EXERCISE OBJECTIVE
Answer with a number only, giving how many lines in the data below include "labels".

---------- ENTRIES PROVIDED

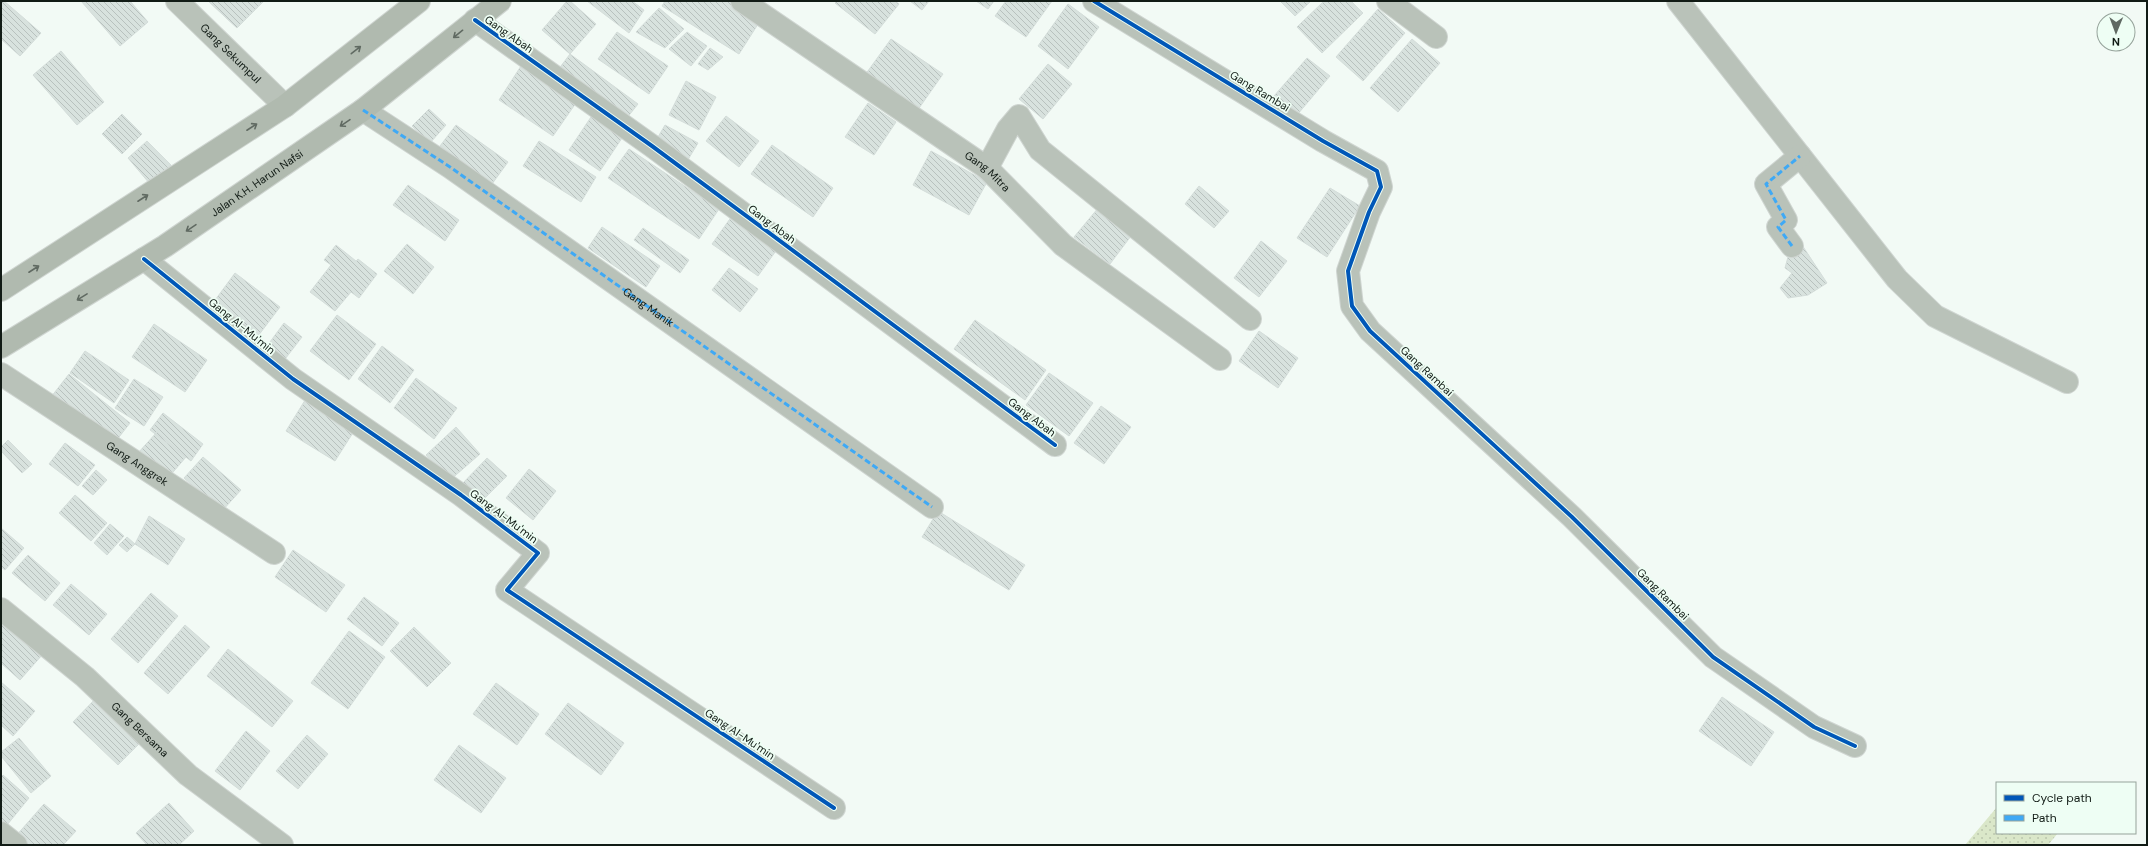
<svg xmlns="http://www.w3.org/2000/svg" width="2148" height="846" viewBox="0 0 2148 846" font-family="'DM Sans',sans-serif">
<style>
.grass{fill:url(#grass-dots)}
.building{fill:url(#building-back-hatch);stroke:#d4ddda}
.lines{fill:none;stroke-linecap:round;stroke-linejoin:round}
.minor-casing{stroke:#cfd5d1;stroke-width:24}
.major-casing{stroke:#cfd5d1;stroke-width:24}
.minor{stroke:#b9c2b9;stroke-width:22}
.major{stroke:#b0baaf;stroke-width:22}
.quiet{stroke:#3fa9f5;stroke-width:3;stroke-dasharray:6 3;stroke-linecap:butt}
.cycleway-casing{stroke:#eefef4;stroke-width:6}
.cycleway{stroke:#0057b8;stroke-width:4}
.oneway{stroke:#606a62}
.labels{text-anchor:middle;stroke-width:3.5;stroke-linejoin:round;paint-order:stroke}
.street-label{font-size:11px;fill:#111b15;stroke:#eefef4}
</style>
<defs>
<pattern id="grass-dots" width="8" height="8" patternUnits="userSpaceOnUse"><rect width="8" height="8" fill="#dae7c9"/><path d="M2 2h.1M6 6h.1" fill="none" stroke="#bac6ac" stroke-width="1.8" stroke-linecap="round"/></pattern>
<pattern id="building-back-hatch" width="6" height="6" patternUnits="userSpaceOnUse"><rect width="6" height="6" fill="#d8e2de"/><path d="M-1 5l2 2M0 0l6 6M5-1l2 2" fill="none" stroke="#b8c1be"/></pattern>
</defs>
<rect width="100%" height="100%" fill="#f2faf5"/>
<path class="grass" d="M1997 807V833H2058L2048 845H1965Z"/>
<path class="building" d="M1 1H4L41 33 20 56 1 39Z
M81 1H130L148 22 120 46Z
M208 1H264L237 28Z
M209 1H264L237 28Z
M567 1H570L596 24 570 54 542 30Z
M587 1H632L644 10 629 33Z
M665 1H728L760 21 739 54 662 6Z
M837 1H895L899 4 875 34 835 3Z
M910 1H929L922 10Z
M976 1H994L988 9Z
M1006 1H1052L1026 37 995 16Z
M1280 1H1311L1295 16Z
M1324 1H1351L1363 13 1322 53 1297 27Z
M1068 4 1099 27 1068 69 1038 46Z
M659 8 684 29 665 48 636 32Z
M1378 9 1405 33 1363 81 1336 57Z
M617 32 668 66 649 94 598 59Z
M687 32 707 46 691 66 669 49Z
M891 39 943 74 917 111 865 75Z
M1412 39 1440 63 1398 112 1370 88Z
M710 48 723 57 708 70 698 64Z
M61 51 104 102 77 125 33 75Z
M570 54 638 104 622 124 555 74Z
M1307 58 1330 76 1297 115 1274 96Z
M1048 64 1072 84 1043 119 1019 99Z
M521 66 576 103 553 136 499 100Z
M686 81 716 97 699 130 669 115Z
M868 103 896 122 874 155 845 137Z
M429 109 446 125 430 143 412 126Z
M122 114 142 134 122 154 102 134Z
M593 114 624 135 600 171 569 150Z
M726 116 759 141 739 167 706 141Z
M456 125 508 162 492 184 440 146Z
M665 125 698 143 686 163 654 144Z
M147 141 171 165 150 184 128 158Z
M539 141 596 177 581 202 523 166Z
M772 145 833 188 813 217 751 174Z
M629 149 719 209 699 239 608 178Z
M931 151 987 182 969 215 913 185Z
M408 185 459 220 445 241 393 205Z
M1199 186 1229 211 1214 228 1185 204Z
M1330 188 1360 206 1327 257 1297 238Z
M1099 207 1131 236 1110 264 1074 237Z
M732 216 778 248 758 276 712 244Z
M602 227 660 266 646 287 588 248Z
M643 228 689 260 680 273 634 240Z
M1261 241 1287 261 1259 297 1234 278Z
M407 244 434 267 413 294 384 271Z
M336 245 356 261 358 259 377 274 359 298 351 292 335 311 310 292 331 265 324 260Z
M1802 245 1827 283 1808 295 1788 298 1780 288 1792 273 1785 268 1788 257Z
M729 268 758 289 740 312 712 290Z
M235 273 280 307 255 340 210 307Z
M337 315 376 344 349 380 310 351Z
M975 320 1046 370 1025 400 954 349Z
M284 323 302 337 282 363 264 350Z
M154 324 207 360 185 392 132 357Z
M1259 331 1298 358 1278 388 1239 361Z
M382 346 414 370 390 403 358 379Z
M85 351 129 380 114 403 70 373Z
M1049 373 1093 403 1069 436 1026 405Z
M69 374 130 423 112 446 51 397Z
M416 378 457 408 434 439 394 408Z
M134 379 163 397 144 426 115 408Z
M307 397 356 428 335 461 286 431Z
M1101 406 1131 427 1104 464 1074 443Z
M163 413 203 444 191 461 150 430Z
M456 427 480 454 449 481 426 455Z
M157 432 186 457 168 478 138 453Z
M8 440 32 464 22 473 1 451V447Z
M65 443 95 465 78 486 49 464Z
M203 457 241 490 222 511 184 478Z
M487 458 507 476 480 503 461 485Z
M529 469 556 491 533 520 506 498Z
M96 470 107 480 93 495 82 486Z
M75 495 107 523 91 541 59 513Z
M938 511 1025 565 1009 590 922 537Z
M149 516 185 539 168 565 135 544Z
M110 524 124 536 107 555 94 543Z
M1 528 24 548 5 570 1 567Z
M127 537 135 544 127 552 119 545Z
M293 550 345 585 326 612 275 577Z
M28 555 60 583 45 601 12 573Z
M71 584 107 614 89 635 53 605Z
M151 593 178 616 138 663 111 639Z
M364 597 399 623 382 646 347 619Z
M1 614 43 654 20 680 1 663Z
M185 625 210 647 168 694 144 673Z
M414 627 451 663 427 687 390 651Z
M349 631 385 657 348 709 311 683Z
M228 649 293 701 272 727 207 676Z
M1 682 35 711 13 736 1 725Z
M496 683 539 714 517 745 473 714Z
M100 694 145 738 118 765 73 722Z
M1722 697 1774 732 1751 766 1699 731Z
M568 703 624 743 601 775 545 734Z
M246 731 270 751 240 790 215 771Z
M307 735 328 754 298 789 276 771Z
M19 738 51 776 31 793 1 756V752Z
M459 745 506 778 481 813 434 780Z
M3 775 29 798 7 825 1 820V777Z
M169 803 194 831 179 845H147L136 833Z
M44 804 76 831 63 845H25L15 837Z"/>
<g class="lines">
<defs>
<g id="minor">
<path id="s1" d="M177 1 285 106"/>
<path id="s2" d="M742 1 987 168 1063 245 1220 359"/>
<path d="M1094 1 1323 141 1377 171 1381 187 1369 212 1348 271 1352 306 1370 331 1572 517 1713 657 1814 727 1855 746"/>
<path d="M1388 1 1436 37"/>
<path d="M1678 1 1897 279 1935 316 2067 382"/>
<path d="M475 20 652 146 1055 445"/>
<path id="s3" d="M363 110 450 167 932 507"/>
<path d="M987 168 1008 129 1019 116 1040 150 1250 319"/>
<path d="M1792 246 1778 227 1786 220 1766 184 1800 156"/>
<path d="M144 259 293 379 461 495 538 553 507 590 834 808"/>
<path id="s4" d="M1 374 274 553"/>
<path id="s5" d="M1 609 85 677 188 775 282 845"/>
<path d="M1 833 16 845"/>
</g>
<g id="major">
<path d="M1 290 285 106 419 1"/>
<path id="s6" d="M1 347 165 246 363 110 500 1"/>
</g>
</defs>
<use href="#minor" class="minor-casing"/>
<use href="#major" class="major-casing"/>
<use href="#minor" class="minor"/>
<use href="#major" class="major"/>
<path class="quiet" d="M363 110 450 167 932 507
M1792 246 1778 227 1786 220 1766 184 1800 156"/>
<defs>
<path id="cycleway" d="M1094 1 1323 141 1377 171 1381 187 1369 212 1348 271 1352 306 1370 331 1572 517 1713 657 1814 727 1855 746
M475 20 652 146 1055 445
M144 259 293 379 461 495 538 553 507 590 834 808"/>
</defs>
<use href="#cycleway" class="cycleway-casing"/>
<use href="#cycleway" class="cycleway"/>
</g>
<defs><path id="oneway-shaft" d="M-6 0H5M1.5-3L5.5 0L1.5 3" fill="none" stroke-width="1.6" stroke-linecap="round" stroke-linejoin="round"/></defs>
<g class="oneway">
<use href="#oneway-shaft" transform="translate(458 34) rotate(141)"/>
<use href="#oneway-shaft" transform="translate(356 50) rotate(-38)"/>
<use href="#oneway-shaft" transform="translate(345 123) rotate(146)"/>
<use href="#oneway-shaft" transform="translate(252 127) rotate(-33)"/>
<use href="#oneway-shaft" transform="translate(143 198) rotate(-33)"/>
<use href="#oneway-shaft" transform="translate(191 228) rotate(146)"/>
<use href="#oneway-shaft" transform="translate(34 269) rotate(-33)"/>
<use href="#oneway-shaft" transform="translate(82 297) rotate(148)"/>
</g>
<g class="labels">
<g class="street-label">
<text transform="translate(509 34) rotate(35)" y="4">Gang Abah</text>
<text dy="4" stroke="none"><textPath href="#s1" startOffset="75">Gang Sekumpul</textPath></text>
<text transform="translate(1260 91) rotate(31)" y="4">Gang Rambai</text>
<text dy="4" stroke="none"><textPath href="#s2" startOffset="299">Gang Mitra</textPath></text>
<text dy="4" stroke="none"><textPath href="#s6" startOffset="304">Jalan K.H. Harun Nafsi</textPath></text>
<text transform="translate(772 224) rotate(37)" y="4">Gang Abah</text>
<text dy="4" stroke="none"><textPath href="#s3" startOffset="347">Gang Manik</textPath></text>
<text transform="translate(242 326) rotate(39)" y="4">Gang Al-Mu'min</text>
<text transform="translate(1427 371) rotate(43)" y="4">Gang Rambai</text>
<text transform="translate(1032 417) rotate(37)" y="4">Gang Abah</text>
<text dy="4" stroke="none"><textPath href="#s4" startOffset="163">Gang Anggrek</textPath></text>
<text transform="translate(504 516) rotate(37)" y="4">Gang Al-Mu'min</text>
<text transform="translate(1663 594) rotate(45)" y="4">Gang Rambai</text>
<text dy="4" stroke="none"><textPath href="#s5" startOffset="184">Gang Bersama</textPath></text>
<text transform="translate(740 734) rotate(34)" y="4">Gang Al-Mu'min</text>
</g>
</g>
<rect width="2148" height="846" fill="none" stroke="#111b15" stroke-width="4"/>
<rect x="1996" y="782" width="140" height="52" fill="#eefef4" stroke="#96a39b"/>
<rect x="2004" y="795" width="20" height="6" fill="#0057b8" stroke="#96a39b"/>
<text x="2032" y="802" font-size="12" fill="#111b15">Cycle path</text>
<rect x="2004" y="815" width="20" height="6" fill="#3fa9f5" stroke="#96a39b"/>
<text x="2032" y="822" font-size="12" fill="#111b15">Path</text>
<g transform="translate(2116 32) rotate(181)"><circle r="19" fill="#eefef4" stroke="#96a39b"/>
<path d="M0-3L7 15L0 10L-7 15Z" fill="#606963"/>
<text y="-6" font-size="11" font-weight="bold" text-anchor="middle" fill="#111b15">N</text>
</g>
</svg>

--------------------

RESULT
2